Your instructions
Repeat exactly the lines from the start of the material below up to and including the "Dlaczego dziąsło boli?" line.

Segment Open

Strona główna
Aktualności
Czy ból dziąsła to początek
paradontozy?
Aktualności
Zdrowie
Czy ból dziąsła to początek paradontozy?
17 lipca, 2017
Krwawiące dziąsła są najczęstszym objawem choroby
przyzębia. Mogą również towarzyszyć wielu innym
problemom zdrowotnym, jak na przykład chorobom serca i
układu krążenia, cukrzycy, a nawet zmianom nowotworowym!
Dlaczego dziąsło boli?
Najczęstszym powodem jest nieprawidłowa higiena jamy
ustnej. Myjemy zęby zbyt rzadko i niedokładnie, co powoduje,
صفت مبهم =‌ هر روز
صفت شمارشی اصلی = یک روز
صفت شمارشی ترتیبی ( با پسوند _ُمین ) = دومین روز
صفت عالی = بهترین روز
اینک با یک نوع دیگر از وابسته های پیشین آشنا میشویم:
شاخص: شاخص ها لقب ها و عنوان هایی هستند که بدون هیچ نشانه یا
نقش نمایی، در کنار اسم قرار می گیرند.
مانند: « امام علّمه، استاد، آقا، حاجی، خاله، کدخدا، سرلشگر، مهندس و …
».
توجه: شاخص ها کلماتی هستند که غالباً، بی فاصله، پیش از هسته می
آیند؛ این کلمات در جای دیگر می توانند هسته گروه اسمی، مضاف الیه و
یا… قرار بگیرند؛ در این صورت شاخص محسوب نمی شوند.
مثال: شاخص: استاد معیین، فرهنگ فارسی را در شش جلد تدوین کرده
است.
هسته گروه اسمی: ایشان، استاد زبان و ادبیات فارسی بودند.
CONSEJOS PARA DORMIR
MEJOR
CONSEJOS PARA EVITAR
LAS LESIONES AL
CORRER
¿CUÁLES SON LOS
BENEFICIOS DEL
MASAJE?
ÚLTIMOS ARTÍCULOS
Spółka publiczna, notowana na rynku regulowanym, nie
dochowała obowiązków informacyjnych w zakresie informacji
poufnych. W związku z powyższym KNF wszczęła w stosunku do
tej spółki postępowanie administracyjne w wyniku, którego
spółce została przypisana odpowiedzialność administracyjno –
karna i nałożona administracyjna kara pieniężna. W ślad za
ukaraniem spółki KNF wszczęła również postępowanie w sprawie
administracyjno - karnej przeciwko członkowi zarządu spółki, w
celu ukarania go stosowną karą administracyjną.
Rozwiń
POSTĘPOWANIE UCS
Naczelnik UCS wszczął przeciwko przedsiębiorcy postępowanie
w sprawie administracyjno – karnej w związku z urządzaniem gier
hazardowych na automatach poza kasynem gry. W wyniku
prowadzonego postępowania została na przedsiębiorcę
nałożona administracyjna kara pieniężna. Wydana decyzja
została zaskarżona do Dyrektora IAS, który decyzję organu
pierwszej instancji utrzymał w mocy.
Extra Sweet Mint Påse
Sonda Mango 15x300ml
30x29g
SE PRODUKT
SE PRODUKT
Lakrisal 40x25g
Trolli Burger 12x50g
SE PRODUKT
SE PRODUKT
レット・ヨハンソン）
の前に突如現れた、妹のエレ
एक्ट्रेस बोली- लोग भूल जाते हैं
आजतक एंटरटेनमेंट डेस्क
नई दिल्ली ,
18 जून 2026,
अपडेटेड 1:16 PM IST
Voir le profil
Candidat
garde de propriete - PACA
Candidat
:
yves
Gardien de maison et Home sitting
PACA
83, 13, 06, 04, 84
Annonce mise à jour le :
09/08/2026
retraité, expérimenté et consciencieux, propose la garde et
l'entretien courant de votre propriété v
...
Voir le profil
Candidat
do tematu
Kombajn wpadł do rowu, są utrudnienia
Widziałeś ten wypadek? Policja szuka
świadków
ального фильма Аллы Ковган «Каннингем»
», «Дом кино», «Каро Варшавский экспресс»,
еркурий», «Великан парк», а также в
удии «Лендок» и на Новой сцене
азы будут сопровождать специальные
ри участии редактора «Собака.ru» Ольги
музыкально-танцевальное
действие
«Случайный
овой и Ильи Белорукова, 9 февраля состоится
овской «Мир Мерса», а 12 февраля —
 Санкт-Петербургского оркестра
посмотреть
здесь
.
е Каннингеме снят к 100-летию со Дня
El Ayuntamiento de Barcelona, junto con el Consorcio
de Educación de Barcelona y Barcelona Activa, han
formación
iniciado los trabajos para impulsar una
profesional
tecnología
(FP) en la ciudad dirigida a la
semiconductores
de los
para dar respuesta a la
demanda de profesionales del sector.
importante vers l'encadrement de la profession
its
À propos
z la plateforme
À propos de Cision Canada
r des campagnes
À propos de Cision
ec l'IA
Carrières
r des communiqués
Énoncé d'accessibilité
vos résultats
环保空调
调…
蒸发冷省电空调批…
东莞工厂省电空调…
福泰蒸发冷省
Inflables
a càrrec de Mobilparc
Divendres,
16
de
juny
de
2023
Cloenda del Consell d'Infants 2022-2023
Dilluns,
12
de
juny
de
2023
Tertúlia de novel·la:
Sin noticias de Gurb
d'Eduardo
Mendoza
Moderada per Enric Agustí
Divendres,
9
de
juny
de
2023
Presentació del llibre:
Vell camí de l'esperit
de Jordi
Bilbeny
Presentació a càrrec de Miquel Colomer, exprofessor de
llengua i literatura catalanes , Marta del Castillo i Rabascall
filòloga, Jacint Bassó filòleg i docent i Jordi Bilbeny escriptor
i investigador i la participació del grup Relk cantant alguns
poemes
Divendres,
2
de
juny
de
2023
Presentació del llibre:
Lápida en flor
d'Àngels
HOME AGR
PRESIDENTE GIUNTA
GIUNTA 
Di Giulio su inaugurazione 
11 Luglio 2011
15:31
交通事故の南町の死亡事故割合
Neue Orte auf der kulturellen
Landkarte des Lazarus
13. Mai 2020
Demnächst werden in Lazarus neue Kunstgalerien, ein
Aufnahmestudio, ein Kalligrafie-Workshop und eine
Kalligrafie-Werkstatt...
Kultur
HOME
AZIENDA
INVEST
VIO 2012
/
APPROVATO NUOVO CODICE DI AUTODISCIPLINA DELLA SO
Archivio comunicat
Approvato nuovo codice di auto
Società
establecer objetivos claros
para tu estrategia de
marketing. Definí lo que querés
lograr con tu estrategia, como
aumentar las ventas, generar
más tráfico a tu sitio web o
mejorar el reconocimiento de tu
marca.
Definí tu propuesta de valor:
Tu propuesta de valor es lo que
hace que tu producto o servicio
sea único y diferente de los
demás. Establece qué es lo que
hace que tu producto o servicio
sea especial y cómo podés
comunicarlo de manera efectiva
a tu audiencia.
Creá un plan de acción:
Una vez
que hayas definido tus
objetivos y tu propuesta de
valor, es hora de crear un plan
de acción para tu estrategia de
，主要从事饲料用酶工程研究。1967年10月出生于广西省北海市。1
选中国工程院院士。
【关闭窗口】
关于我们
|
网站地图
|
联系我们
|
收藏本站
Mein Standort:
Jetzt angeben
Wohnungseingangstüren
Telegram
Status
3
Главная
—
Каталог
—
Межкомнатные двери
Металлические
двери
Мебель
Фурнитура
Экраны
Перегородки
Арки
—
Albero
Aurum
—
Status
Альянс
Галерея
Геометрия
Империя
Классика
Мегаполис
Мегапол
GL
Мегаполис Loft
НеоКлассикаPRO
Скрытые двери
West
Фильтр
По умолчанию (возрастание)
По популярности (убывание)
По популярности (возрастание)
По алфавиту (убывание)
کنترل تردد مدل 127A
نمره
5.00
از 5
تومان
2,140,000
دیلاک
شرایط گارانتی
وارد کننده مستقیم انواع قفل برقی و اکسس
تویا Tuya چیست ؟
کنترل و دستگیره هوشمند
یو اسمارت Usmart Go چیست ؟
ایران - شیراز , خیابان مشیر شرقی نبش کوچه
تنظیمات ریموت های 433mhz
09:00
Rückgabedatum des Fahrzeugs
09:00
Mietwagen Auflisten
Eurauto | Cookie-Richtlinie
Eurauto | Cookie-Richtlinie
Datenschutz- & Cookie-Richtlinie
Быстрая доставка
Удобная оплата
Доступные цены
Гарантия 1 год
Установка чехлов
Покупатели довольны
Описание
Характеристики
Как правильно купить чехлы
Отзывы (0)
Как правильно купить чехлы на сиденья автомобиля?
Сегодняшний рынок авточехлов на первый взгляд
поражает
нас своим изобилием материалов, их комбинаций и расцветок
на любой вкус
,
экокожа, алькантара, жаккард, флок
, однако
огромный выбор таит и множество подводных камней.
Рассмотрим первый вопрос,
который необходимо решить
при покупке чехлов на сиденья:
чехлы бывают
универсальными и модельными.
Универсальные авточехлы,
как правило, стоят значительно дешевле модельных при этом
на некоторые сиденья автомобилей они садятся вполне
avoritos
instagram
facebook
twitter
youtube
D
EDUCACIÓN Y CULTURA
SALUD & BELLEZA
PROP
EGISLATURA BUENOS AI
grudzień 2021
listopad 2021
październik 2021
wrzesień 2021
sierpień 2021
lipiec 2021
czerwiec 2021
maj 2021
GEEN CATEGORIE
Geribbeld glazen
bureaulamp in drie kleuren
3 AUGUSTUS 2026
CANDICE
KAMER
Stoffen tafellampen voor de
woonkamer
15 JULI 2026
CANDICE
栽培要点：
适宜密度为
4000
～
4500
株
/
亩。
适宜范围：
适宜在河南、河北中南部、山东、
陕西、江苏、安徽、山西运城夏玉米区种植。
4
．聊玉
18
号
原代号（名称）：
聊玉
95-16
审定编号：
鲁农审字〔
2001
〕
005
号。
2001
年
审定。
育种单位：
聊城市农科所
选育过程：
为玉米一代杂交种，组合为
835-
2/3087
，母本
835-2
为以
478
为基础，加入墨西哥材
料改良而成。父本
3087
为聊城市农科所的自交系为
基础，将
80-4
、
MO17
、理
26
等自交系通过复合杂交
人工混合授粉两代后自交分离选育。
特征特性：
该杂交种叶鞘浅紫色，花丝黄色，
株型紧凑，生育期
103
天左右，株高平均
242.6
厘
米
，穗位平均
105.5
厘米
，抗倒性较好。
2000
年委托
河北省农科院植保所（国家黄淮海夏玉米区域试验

Segment Closed

Response below
Strona główna
Aktualności
Czy ból dziąsła to początek
paradontozy?
Aktualności
Zdrowie
Czy ból dziąsła to początek paradontozy?
17 lipca, 2017
Krwawiące dziąsła są najczęstszym objawem choroby
przyzębia. Mogą również towarzyszyć wielu innym
problemom zdrowotnym, jak na przykład chorobom serca i
układu krążenia, cukrzycy, a nawet zmianom nowotworowym!
Dlaczego dziąsło boli?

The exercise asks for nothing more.